Cuando me vi en la calle, solo, me entró un pánico muy distinto al de esta mañana. Por cierto, acabé encontrando un “Times” en uno de esos expendedores que son un ejemplo de confianza en la honradez inherente a los lectores de periódicos: se introducen las monedas por la ranura, se tira de la portezuela y uno se lleva su ejemplar: el mío era el penúltimo, descontado el de la escotilla de reclamo, con pliegues que desfiguraban la belleza de la nueva primera dama, con su atrevido vestido rojo y negro.

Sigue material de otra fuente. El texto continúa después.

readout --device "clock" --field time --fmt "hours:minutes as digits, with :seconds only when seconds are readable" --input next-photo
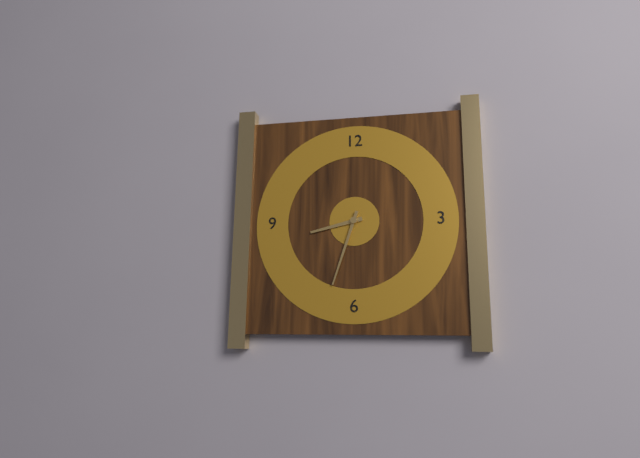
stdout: 8:33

Pregunté dónde podía pillar un taxi a esa hora intempestiva de la madrugada en aquella parte devastada del South Side, abruptamente despertado de un sueño donde negros y blancos hacían música juntos y demostraban que era posible llegar lejos embarcados en un esquife llamado blues, y un alma cándida se compadeció. Tuve que recorrer varias manzanas sin resuello, con el sudor frío que gastamos los miedicas hasta dar con una avenida en la que el tráfico era caudaloso. Allí acabé dando con un taxi libre que me depositó sano y salvo, sin un rasguño, y con la cartera íntegra, a la puerta del hotel Tokio, que para mi sorpresa se encuentra a un tiro de piedra de este Double Tree donde escribo la noche del 5 de noviembre para despedirme de Chicago, en el mismísimo “lobby”, porque en la habitación no hay “wi-fi”, sólo una conexión a la red lenta como cuando hacíamos llamadas por operadora: una agonía, como saben todos los que se desesperan cuando el ascensor no se pone en marcha y aprietan frenéticamente el botón de “cierra puertas”.


La curiosidad y la nostalgia me llevaron esta tarde al hotel Tokio. Aquí sí se aliaron el hipocampo y la materia gris, la corteza y todos los agentes federales de la memoria. Recordé las cucarachas espectaculares de la bañera, compadritas de Gregorio Samsa, a las que daba más asco matar que dejarlas a su albedrío, o intentar infructuosamente que se fueran por el desagüe (eran anfibias, las muy correosas). La moqueta parecía haber sido arrancada a una manada de leones de guardarropía. En las crespas guedejas jugaban al escondite hordas de caspa, horquillas, pelos de marines y prostitutas, dientes de peines abominables. Era barato. El ascensorista (del que no vi ni rastro) formaba parte del maderamen de un batiscafo que, al ascender, descendía hacia un infierno más común aquí de lo que las guías suelen confesar.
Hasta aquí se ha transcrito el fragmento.